J Am Dent Assoc. 2018 Dec;149(12):1024-1031.e2. doi: 10.1016/j.adaj.2018.07.019. Epub 2018 Sep 20.
The effect of Early Head Start (EHS) on receipt of preventive oral health services (POHS) from both oral and medical health care providers is not known.
The authors compared children enrolled in North Carolina EHS programs with similar children enrolled in Medicaid but not EHS on the use of POHS. They analyzed 4 dependent variables (oral assessment by medical health care provider, oral assessment by oral health care provider, fluoride application by medical health care provider, fluoride application by oral health care provider) by using multivariate logistic regression that controlled for covariates.

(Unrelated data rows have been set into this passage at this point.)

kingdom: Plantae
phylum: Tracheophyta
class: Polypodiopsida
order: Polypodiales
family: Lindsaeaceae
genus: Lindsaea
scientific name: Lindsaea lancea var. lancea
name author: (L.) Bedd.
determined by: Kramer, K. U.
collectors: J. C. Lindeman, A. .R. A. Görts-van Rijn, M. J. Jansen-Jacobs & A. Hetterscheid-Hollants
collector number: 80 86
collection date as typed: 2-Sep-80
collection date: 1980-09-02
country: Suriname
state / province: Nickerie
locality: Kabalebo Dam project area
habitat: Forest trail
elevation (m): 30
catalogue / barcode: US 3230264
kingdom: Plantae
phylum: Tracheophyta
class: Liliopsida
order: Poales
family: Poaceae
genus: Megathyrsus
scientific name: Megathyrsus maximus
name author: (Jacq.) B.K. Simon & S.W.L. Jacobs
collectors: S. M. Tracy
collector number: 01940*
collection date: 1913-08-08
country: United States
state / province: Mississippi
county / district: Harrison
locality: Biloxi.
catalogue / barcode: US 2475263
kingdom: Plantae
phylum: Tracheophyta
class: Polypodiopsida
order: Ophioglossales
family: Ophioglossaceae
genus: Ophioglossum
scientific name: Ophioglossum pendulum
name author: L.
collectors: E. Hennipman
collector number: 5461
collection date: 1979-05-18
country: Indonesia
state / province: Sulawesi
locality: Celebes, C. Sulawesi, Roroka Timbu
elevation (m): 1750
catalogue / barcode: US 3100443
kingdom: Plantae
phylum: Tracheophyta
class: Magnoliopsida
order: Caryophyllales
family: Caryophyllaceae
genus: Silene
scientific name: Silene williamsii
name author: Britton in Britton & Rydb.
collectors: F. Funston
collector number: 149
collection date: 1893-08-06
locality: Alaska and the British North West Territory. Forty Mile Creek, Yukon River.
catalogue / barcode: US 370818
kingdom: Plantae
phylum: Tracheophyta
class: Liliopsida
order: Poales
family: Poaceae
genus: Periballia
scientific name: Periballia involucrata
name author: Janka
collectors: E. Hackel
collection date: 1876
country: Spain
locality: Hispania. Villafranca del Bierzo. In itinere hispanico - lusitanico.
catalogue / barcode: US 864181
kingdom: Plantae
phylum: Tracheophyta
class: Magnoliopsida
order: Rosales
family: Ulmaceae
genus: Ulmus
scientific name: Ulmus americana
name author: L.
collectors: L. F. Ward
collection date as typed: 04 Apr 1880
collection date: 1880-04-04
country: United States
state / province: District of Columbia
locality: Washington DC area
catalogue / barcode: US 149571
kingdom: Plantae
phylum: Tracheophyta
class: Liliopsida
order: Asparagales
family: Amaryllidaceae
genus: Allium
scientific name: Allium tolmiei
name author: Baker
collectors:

Primary caregivers of children enrolled in EHS (n = 479) and Medicaid (n = 699) were interviewed when children were approximately 10 and 36 months of age. An average of 81% of EHS and non-EHS children received POHS from an oral or medical health care provider at follow-up. EHS children had greater odds of receiving an oral health assessment (odds ratio [OR], 2.33; 95% confidence interval [CI], 1.74 to 3.13) and fluoride (OR, 1.53; 95% CI, 1.16 to 2.03) from an oral health care provider than children not enrolled. EHS children had decreased odds (OR, 0.73; 95% CI, 0.54 to 0.99) of receiving fluoride from a medical health care provider.
Both children enrolled in EHS and community control participants had high rates of POHS, but the source of services differed. EHS children had greater odds of receiving POHS from oral health care providers than non-EHS children. EHS and non-EHS children had equal rates for fluoride overall because of the greater percentage of non-EHS children with medical fluoride visits.
The integration of POHS in early education and Medicaid medical benefits combined with existing dental resources in the community greatly improves access to POHS.
目前尚不清楚早期开端计划(EHS)对儿童接受口腔和医疗保健提供者提供的预防性口腔健康服务(POHS)的影响。
作者比较了在北卡罗来纳州参加 EHS 计划的儿童与参加医疗补助计划但未参加 EHS 计划的儿童在使用 POHS 方面的差异。他们通过多元逻辑回归分析了 4 个因变量(医疗保健提供者进行的口腔评估、口腔保健提供者进行的口腔评估、医疗保健提供者进行的氟化物应用、口腔保健提供者进行的氟化物应用),并控制了协变量。
当儿童大约 10 个月和 36 个月大时,对参加 EHS(n=479)和医疗补助(n=699)的儿童的主要照顾者进行了访谈。在随访中,EHS 和非 EHS 儿童平均有 81%接受了口腔或医疗保健提供者提供的 POHS。与未参加 EHS 的儿童相比,EHS 儿童接受口腔保健提供者进行的口腔健康评估(优势比[OR],2.33;95%置信区间[CI],1.74 至 3.13)和氟化物(OR,1.53;95%CI,1.16 至 2.03)的可能性更大。EHS 儿童接受医疗保健提供者提供的氟化物的可能性降低(OR,0.73;95%CI,0.54 至 0.99)。
参加 EHS 和社区对照参与者的儿童都有很高的 POHS 率,但服务来源不同。与非 EHS 儿童相比,EHS 儿童更有可能从口腔保健提供者那里获得 POHS。由于非 EHS 儿童接受更多的医疗氟化物就诊,因此 EHS 和非 EHS 儿童的氟化物总体率相等。
将 POHS 纳入早期教育和医疗补助医疗福利,并结合社区现有的牙科资源,极大地提高了 POHS 的可及性。